Signalis dégage une sérieuse ambiance "rétro-technologique", avec ses cassettes et ses cartes-clés, et la bande-son s'intègre parfaitement au style avec un large éventail de morceaux sombres et effrayants, mais aussi frénétiques et perçants pour les séquences de combat. Tout dans le monde grince et tourbillonne avec des sons satisfaisants, familiers à quiconque a déjà inséré une cassette VHS dans un lecteur. Les menus de Signalis sont également une œuvre d'art, avec le scintillement occasionnel d'une machine bien utilisée, ils complètent si bien le design du monde. Vous y trouverez également la radio, utilisée de manière intéressante. Vous la syntonisez à la main pour trouver des stations numériques effrayantes qui peuvent vous aider à déverrouiller des coffres-forts et des portes, et occasionnellement à vous aider au combat. Les cartes de jeux vidéo ont beaucoup évolué ces dernières années, et Signalis maintient cette tradition. Elle est incroyablement facile à lire et marque également les portes verrouillées et les endroits où vous êtes passé pour vous aider à naviguer dans ce qui peut souvent être des pièces et des couloirs très similaires.
Donnez-moi de l'espace
Pour être honnête, je n'ai qu'un seul vrai reproche à faire à Signalis, ce sont les emplacements d'inventaire limités. Bien que parfois dans les jeux cela puisse rendre les choses intéressantes et vous forcer à expérimenter avec les armes et les objets disponibles, ici cela semble juste un peu trop restrictif. Vous pouvez stocker des objets dans des pièces sûres et en garder une petite poignée sur vous. Cela entraîne plus d'allers-retours que je n'aimerais personnellement en faire dans ce jeu. D'innombrables fois en jouant à Signalis, je trouvais une carte-clé, une pièce de puzzle, une nouvelle arme, etc., pour me rendre compte que je n'avais pas de place pour la ramasser et devoir donc à contrecœur retourner à la pièce sûre la plus proche pour décharger des objets et libérer de l'espace, puis revenir. Il y a beaucoup de zones sombres dans le jeu qui nécessitent une lampe de poche, ce qui signifie que je devais presque toujours en avoir une sur moi, occupant l'un de mes très rares emplacements pendant presque toute ma partie. Les ennemis qui se relèvent peuvent devenir fastidieux dans les zones où l'on fait beaucoup d'allers-retours. Le jeu vous donne un objet pour gérer cela, la fusée éclairante, mais encore une fois, si vous avez un emplacement d'inventaire libre pour en transporter.
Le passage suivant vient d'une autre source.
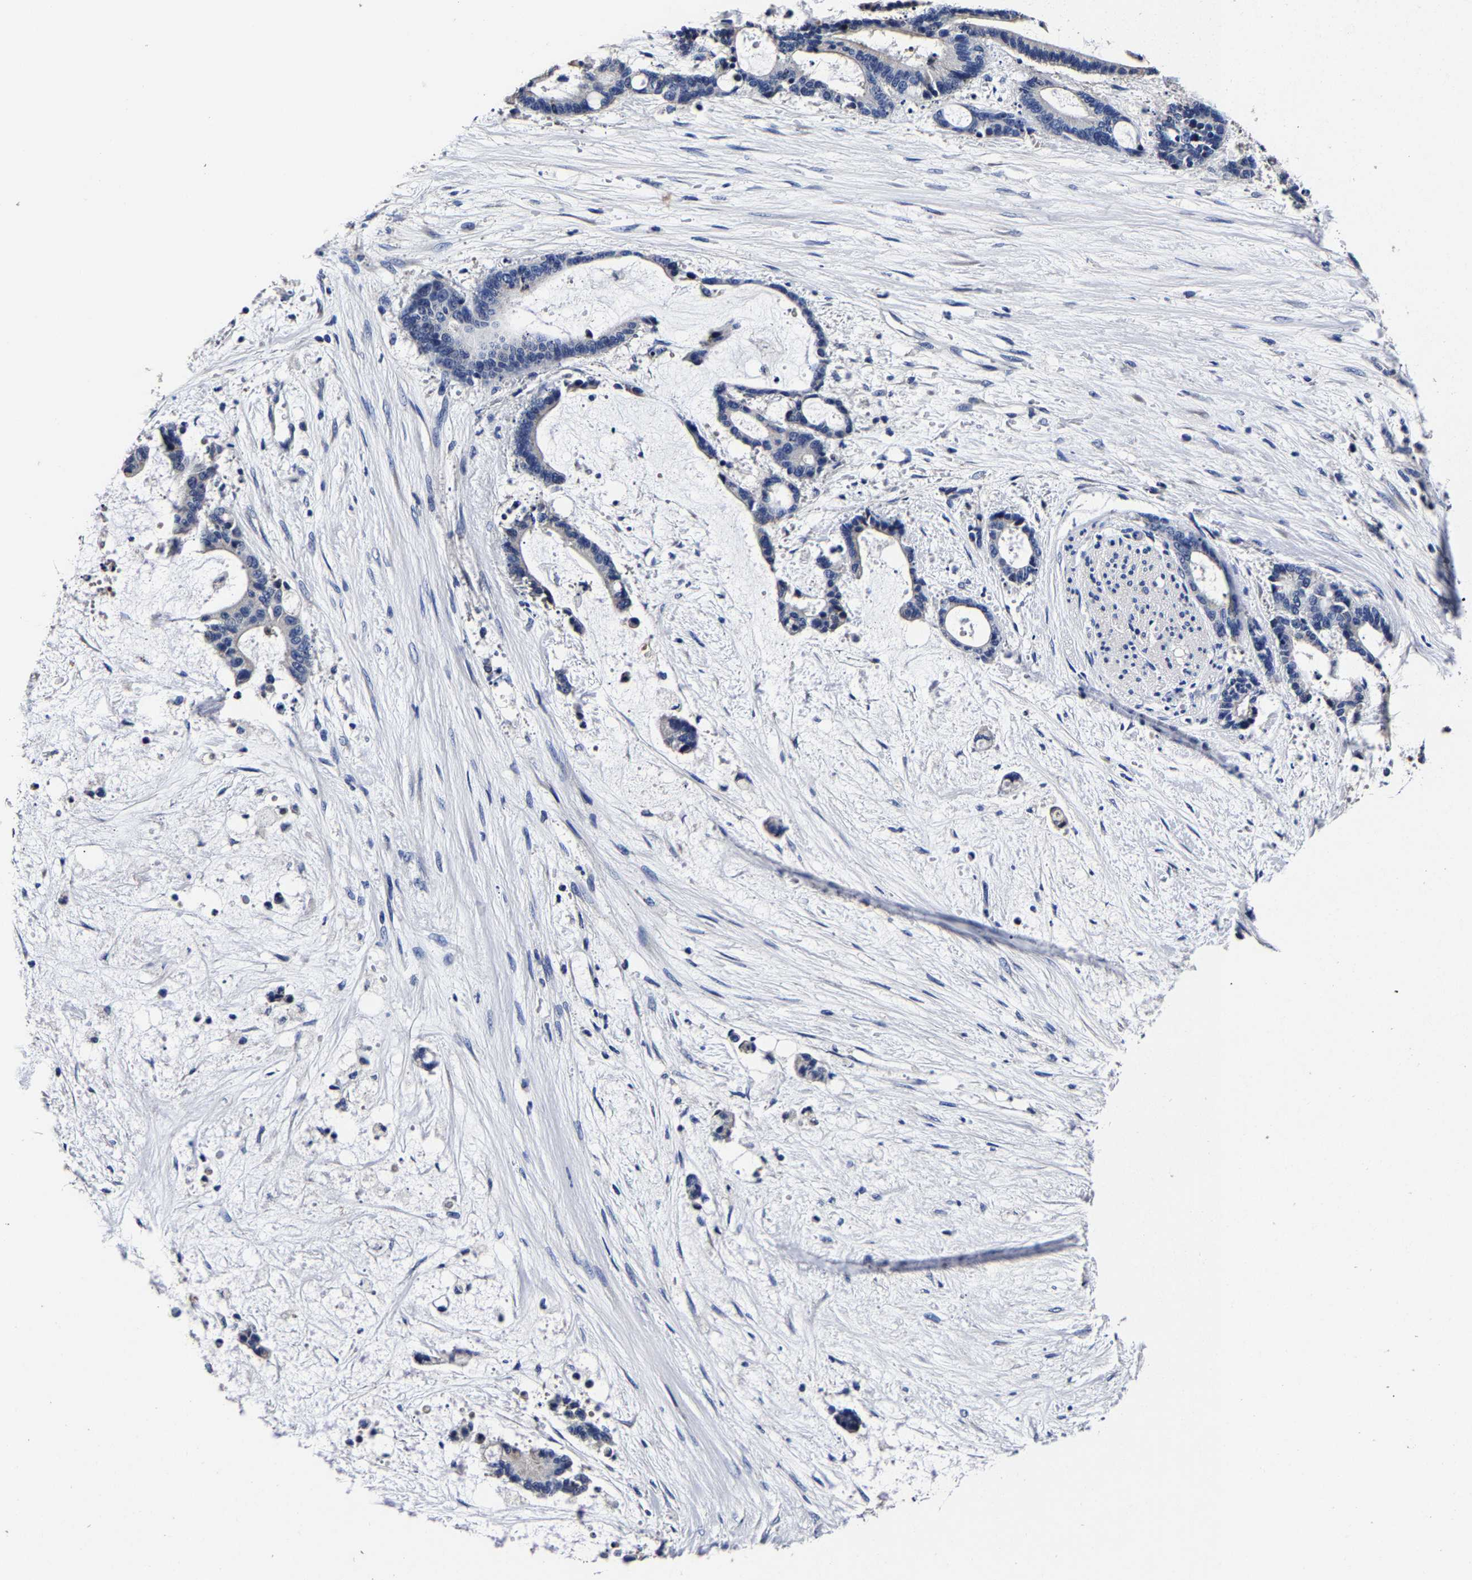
{"staining": {"intensity": "negative", "quantity": "none", "location": "none"}, "tissue": "liver cancer", "cell_type": "Tumor cells", "image_type": "cancer", "snomed": [{"axis": "morphology", "description": "Normal tissue, NOS"}, {"axis": "morphology", "description": "Cholangiocarcinoma"}, {"axis": "topography", "description": "Liver"}, {"axis": "topography", "description": "Peripheral nerve tissue"}], "caption": "A high-resolution micrograph shows IHC staining of liver cancer (cholangiocarcinoma), which reveals no significant expression in tumor cells.", "gene": "AKAP4", "patient": {"sex": "female", "age": 73}}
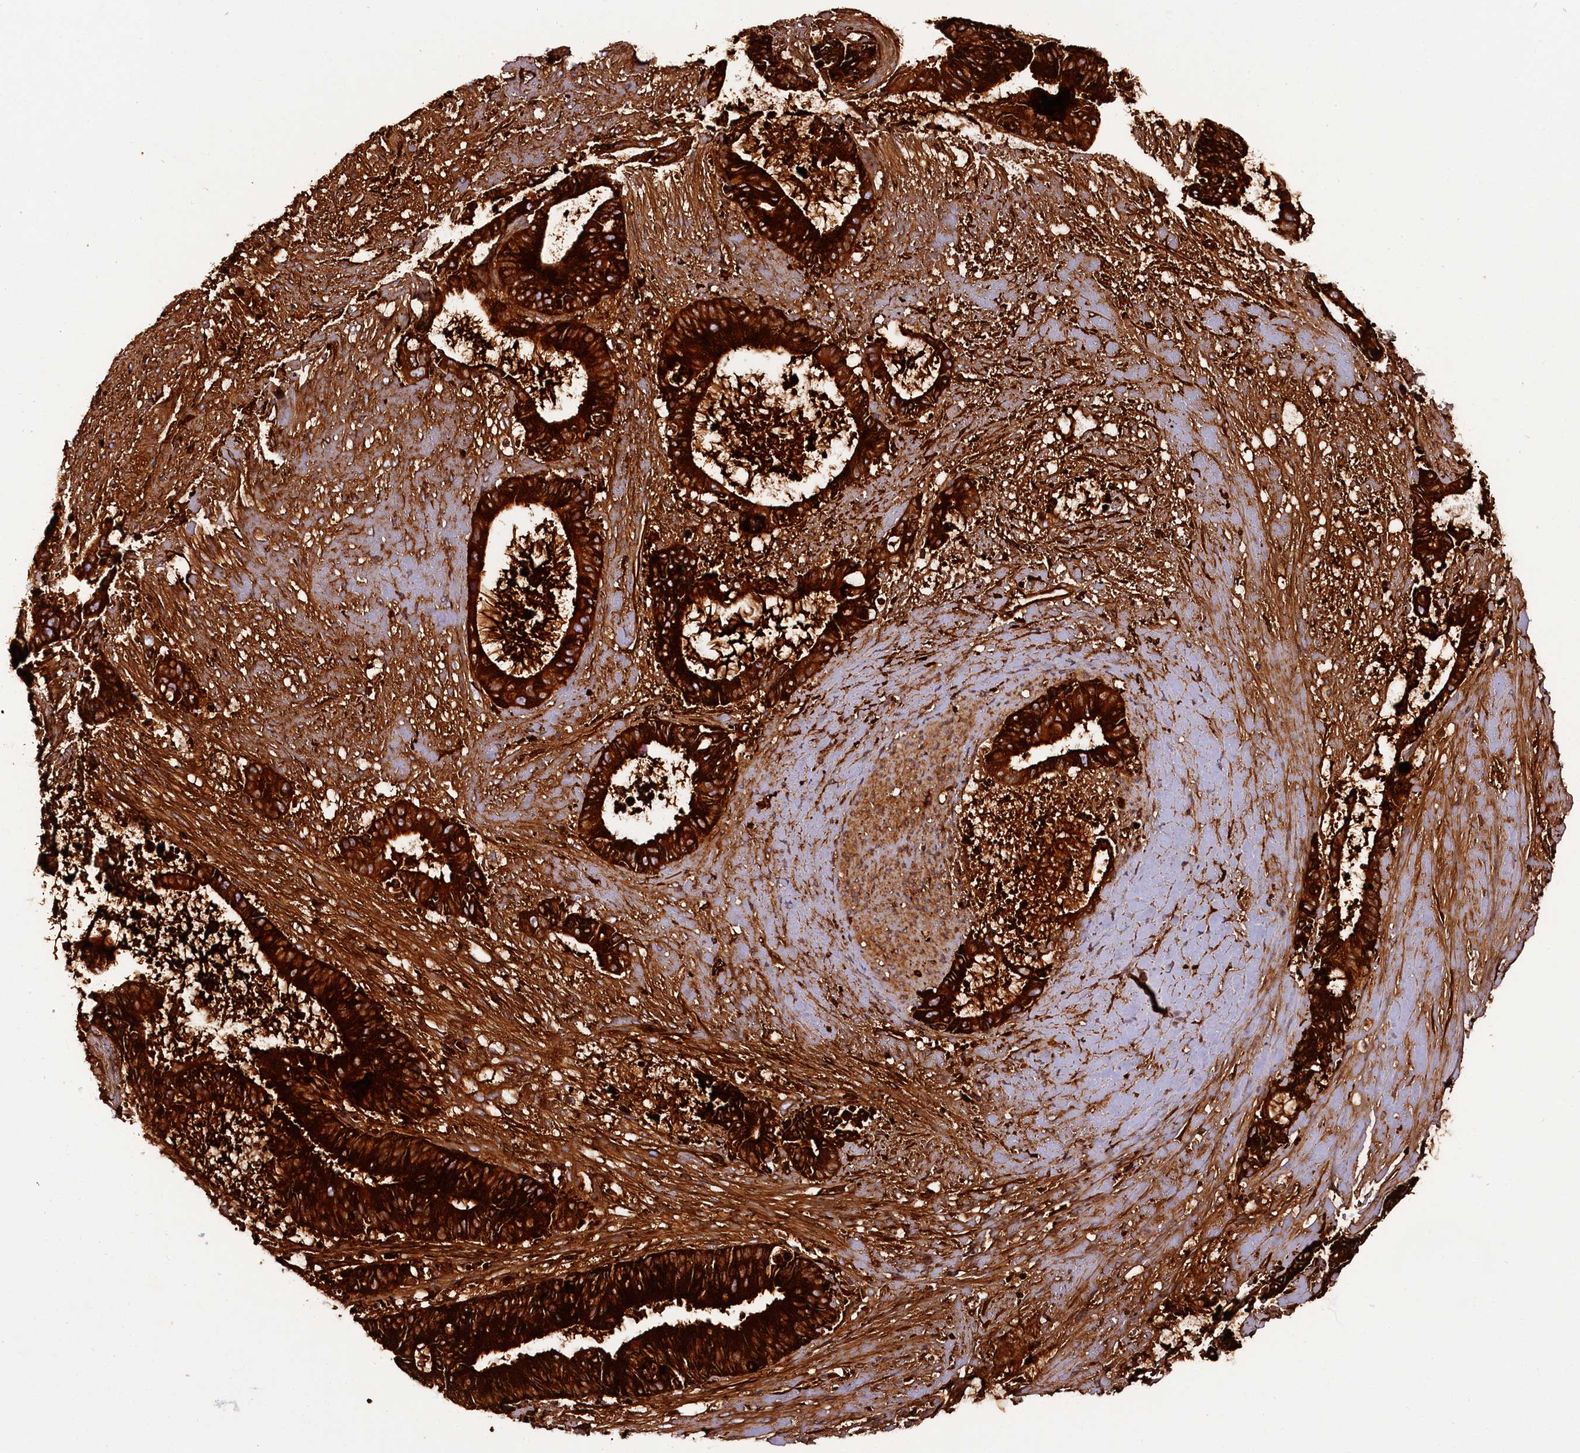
{"staining": {"intensity": "strong", "quantity": ">75%", "location": "cytoplasmic/membranous"}, "tissue": "liver cancer", "cell_type": "Tumor cells", "image_type": "cancer", "snomed": [{"axis": "morphology", "description": "Normal tissue, NOS"}, {"axis": "morphology", "description": "Cholangiocarcinoma"}, {"axis": "topography", "description": "Liver"}, {"axis": "topography", "description": "Peripheral nerve tissue"}], "caption": "Immunohistochemical staining of human liver cholangiocarcinoma displays high levels of strong cytoplasmic/membranous staining in about >75% of tumor cells.", "gene": "SOD3", "patient": {"sex": "female", "age": 73}}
Mais j'ai pu pardonner cela à Signalis assez facilement, car c'est l'une des meilleures expériences que j'ai vécues dans les jeux depuis longtemps. C'est l'un de ces jeux où tous les aspects se complètent si bien qu'il devient extrêmement difficile de ne pas s'immerger dans son monde et son histoire. L'exploration progressive, les nouvelles armes, les personnages et les informations sur l'histoire sont parfaitement rythmés pour en faire un jeu très difficile à lâcher une fois que vous avez commencé. Même si ce genre ne vous intéresse pas habituellement, il vaut la peine de jeter un coup d'œil à ce jeu. Signalis réussit ce qu'il entreprend et offre une expérience extrêmement mémorable qui m'a laissé impatient de voir ce que ce studio fera ensuite.